Cisco ran his hand through his hair. “Look, Rosie. I don’t care what your name is, I know who you are.”

“Okay,” she said smiling in relief. The two of them just stared at each other that way a couple of beats until Nia said, “Guys?”

“Right,”
Rosie said. She ducked her head, indicating that we should step out of the way. We followed her to a relatively hidden spot to one side of Lincoln’s seat.

“Is Amanda coming?” Callie asked.

Rosie shook her head. “I don’t think so. She told me to find you at the World War Two Memorial, but when I got there and saw the guards, I followed you here.”

“Amanda told you—” Nia said. “Does that mean
you’ve seen her?”

“No,” Rosie said. “I wish. She sends me notes. In code. I haven’t seen her since we chalked my dad’s car.”

“That was
you
?” Hal said. “We saw another figure in the surveillance video, but didn’t know who it was.”

“And hello?” Callie said. “Thornhill
is
your dad?”

“You didn’t figure that out already?”

“We knew,” Nia said. She doesn’t ever like to admit she doesn’t know something.
“But we didn’t
know
know. I mean, for sure.”

“What happened to your mom?” I said. “We saw a newspaper clipping about a car accident—was that real?”

“It was,” Rosie said, swallowing hard.

“Your mom was killed?” I said. “By the Official?”

“For what it’s worth, I don’t think he meant to kill her,” Rosie said. I could tell that this was painful for her to talk about. She slowed down as if she
couldn’t tell this story without going into all the details. “She was running. We were always running, except for the time we were in Pinkerton.

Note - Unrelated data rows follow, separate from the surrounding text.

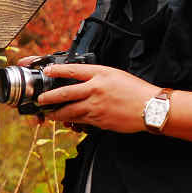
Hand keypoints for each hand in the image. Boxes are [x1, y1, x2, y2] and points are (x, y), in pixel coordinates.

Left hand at [35, 63, 161, 132]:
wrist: (151, 108)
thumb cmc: (136, 91)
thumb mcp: (115, 75)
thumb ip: (97, 77)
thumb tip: (82, 82)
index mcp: (100, 74)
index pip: (73, 70)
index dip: (58, 70)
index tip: (48, 71)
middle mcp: (96, 89)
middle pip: (66, 93)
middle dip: (49, 98)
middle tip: (41, 100)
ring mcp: (96, 106)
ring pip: (70, 111)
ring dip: (57, 114)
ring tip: (50, 115)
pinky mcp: (99, 121)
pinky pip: (81, 121)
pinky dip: (72, 122)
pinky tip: (67, 122)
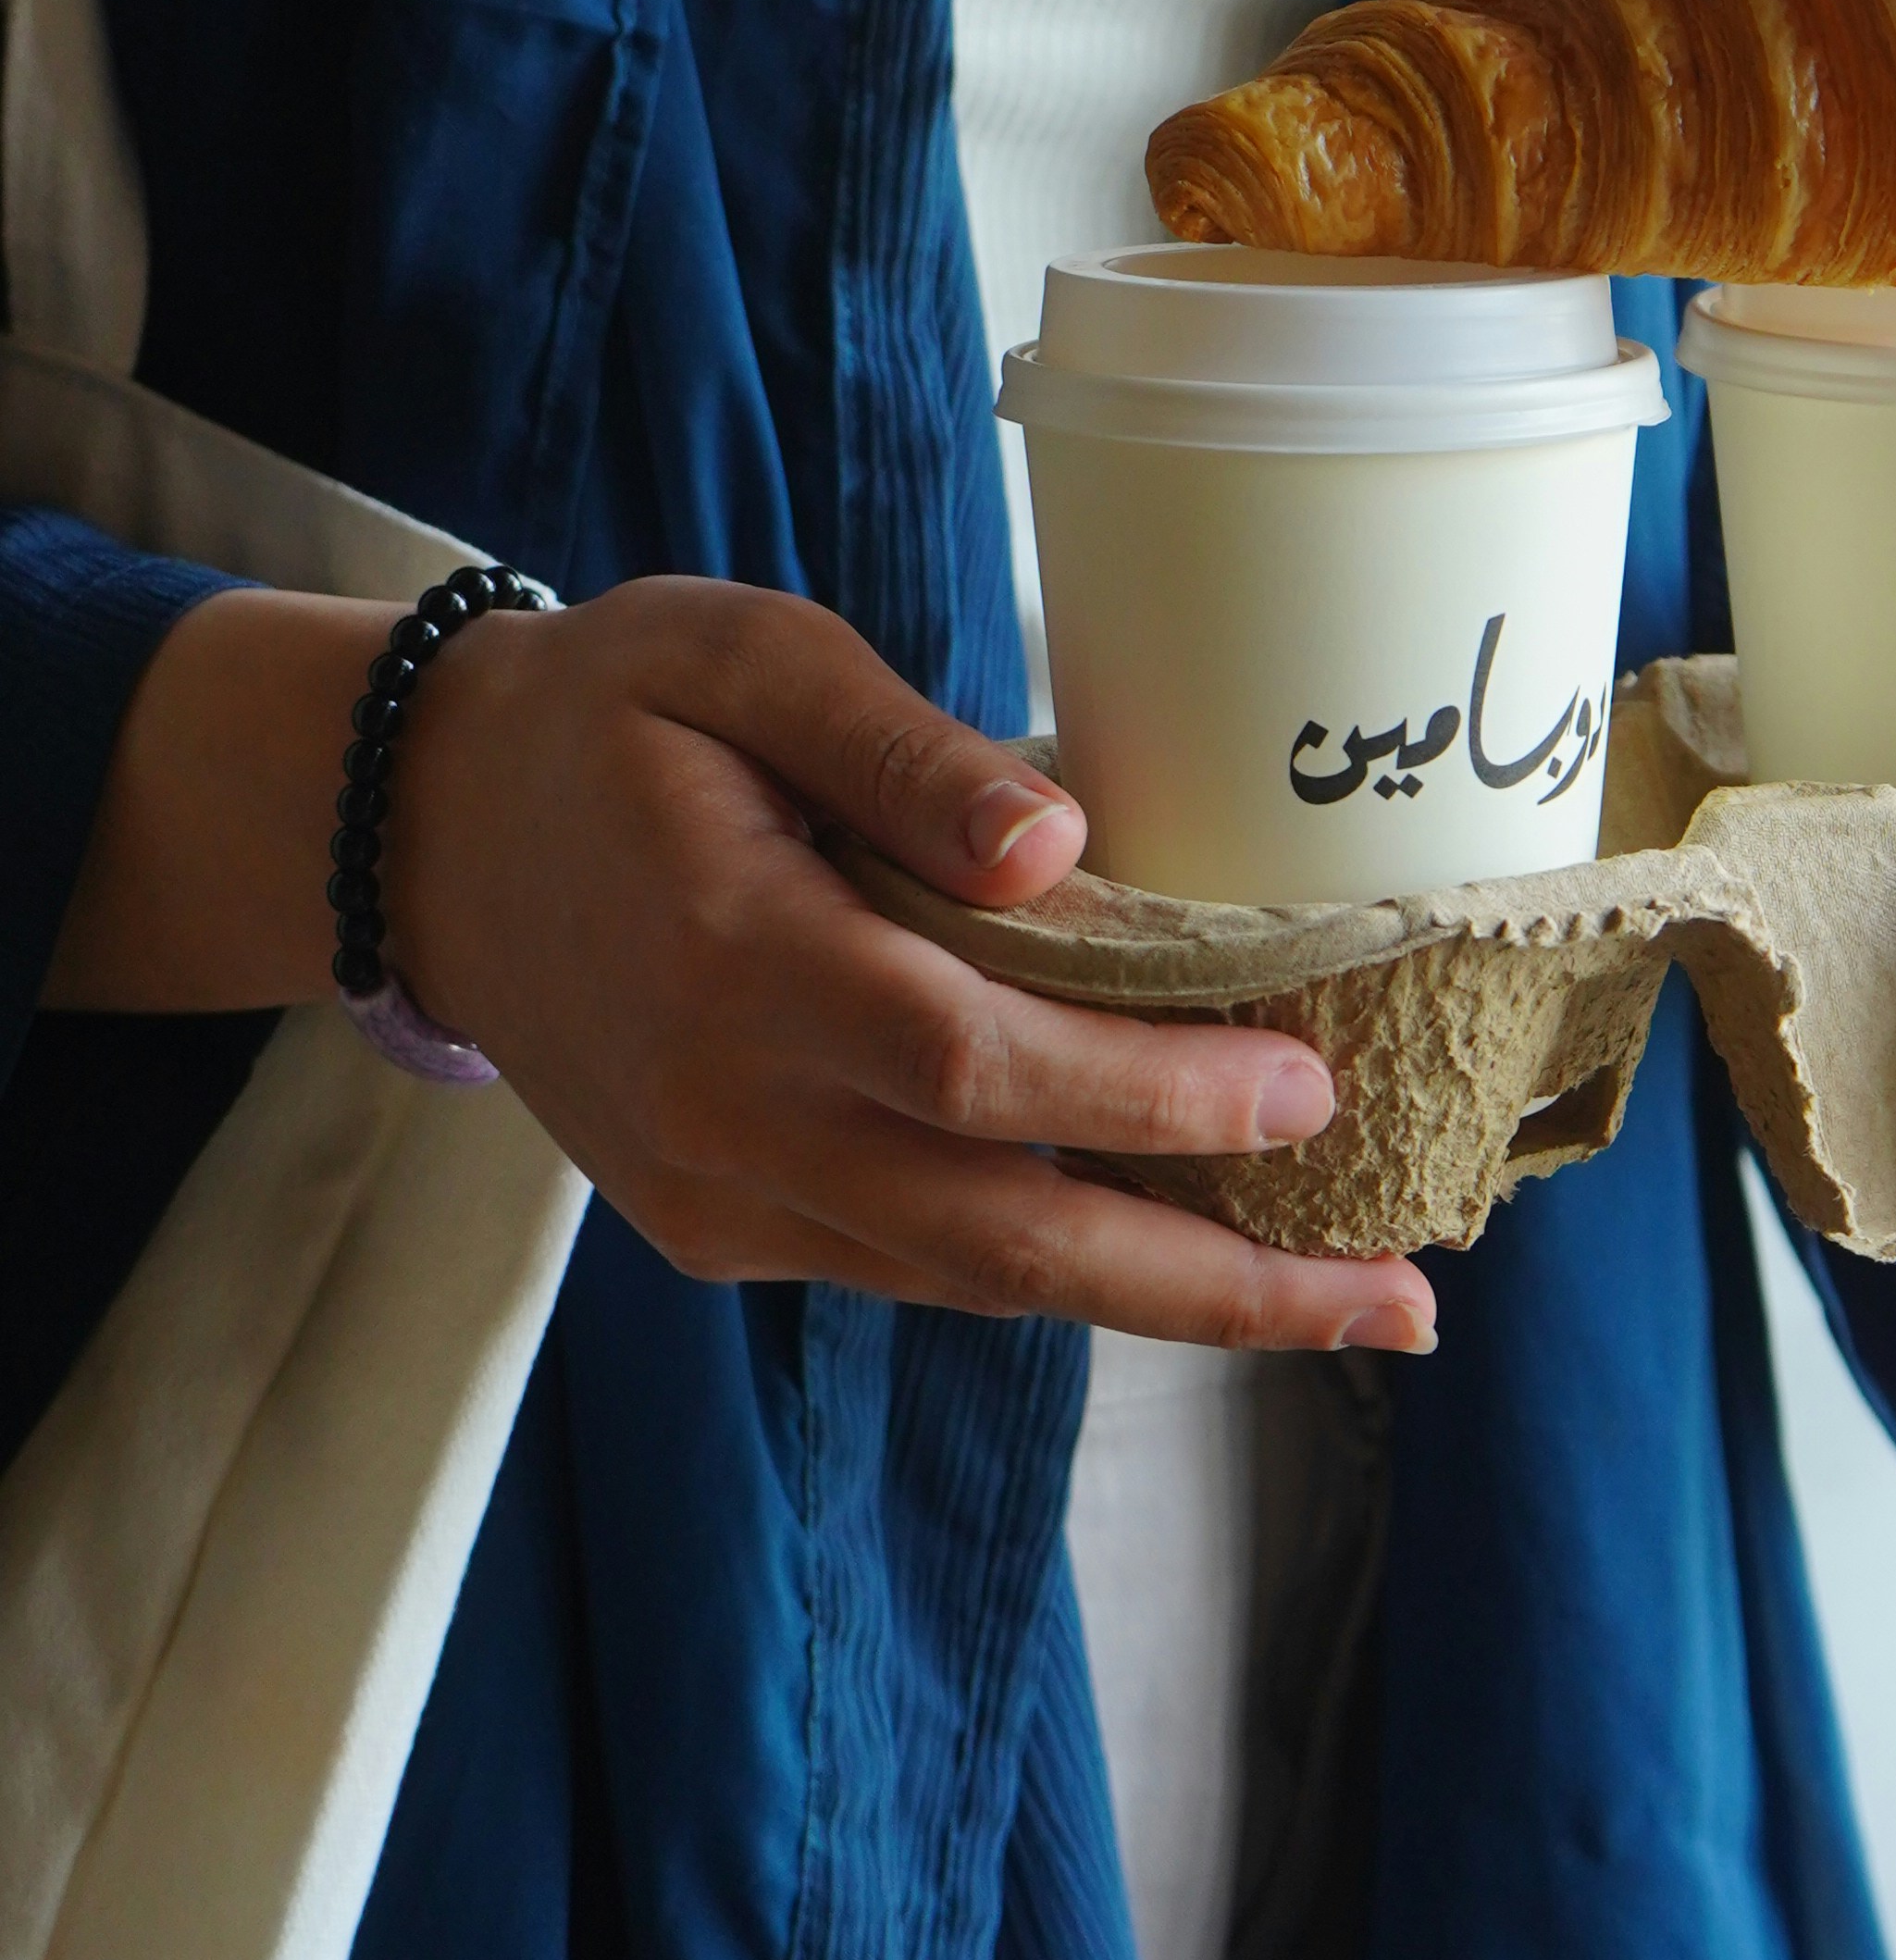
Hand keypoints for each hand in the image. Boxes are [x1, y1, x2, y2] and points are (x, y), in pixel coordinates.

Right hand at [50, 570, 1433, 1351]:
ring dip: (1167, 1299)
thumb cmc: (612, 716)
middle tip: (1396, 1296)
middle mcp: (729, 1114)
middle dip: (1213, 1279)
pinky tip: (1189, 1255)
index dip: (1146, 1091)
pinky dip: (1060, 1270)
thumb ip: (901, 751)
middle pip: (1002, 1233)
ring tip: (1346, 1301)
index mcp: (735, 962)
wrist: (434, 834)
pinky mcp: (725, 1227)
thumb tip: (1056, 844)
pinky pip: (917, 1267)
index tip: (1303, 1087)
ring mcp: (722, 1195)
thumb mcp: (741, 657)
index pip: (974, 1063)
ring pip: (974, 1280)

There, we were happy. We knew we had to leave, but we didn’t want to. We stayed too long, and when we learned it was time to go, we didn’t want to leave. We waited . . . too long. We let the guys who were after us get too close. We got away that time, then
later, they found us again. My mom was trying to lose the Official’s people one night. She was driving. It was late. Roads were slippery. I think her death actually set Dr. Joy back, because with Mom gone, Amanda just took off. She was just starting to come into her powers, realizing what she could do, and she freaked out. And of course, with her abilities, she was able to disappear totally. I think
she would settle somewhere for months at a time, but then she’d take off again. Even knowing all the tricks my mom taught us over the years, I couldn’t find her. I’d get a clue as to her whereabouts, I’d come running, but it seemed that when I got to wherever she last was, the trail was always cold. So I set out to find my dad. That’s how I ended up out here.”

“Do you think my dad was killed
by accident too?” I said. “Or do you think—?” I could barely speak the words. It was something I hadn’t let myself say out loud before. I know it may sound obvious. If I was reading a book or watching a show on TV, I would have assumed that the bad guys did it. But this was my dad.
My
dad. The one with the saggy belly I’d laid my head against when I was sick. The one who used to sing “Swing Low,
Sweet Chariot” when he washed dishes after dinner. The one who used to love to tell stupid jokes. How could he have been murdered? How could the life he was supposed to have, the life he deserved, how could that have been stolen from him? From me?

Rosie put her hands on my shoulders, looked at me hard. I could see in her eyes that she understood what I was feeling. “All I know is something I
heard
my
dad saying one time. He said there are lots of ways of making it appear as if someone had a heart attack, when in actuality he was poisoned. Also, he said your dad had to be killed. He said your dad was like him—a soldier. They’d been raised together. As a team, they would have been impossible to stop. For a long time, George didn’t want to get involved at all. He didn’t want to put you,
your mom, and your sisters in danger. But in the year before he died, he and my dad had been in communication. They’d decided to work together. My dad said George had been getting ready to move your family underground, and then join him.”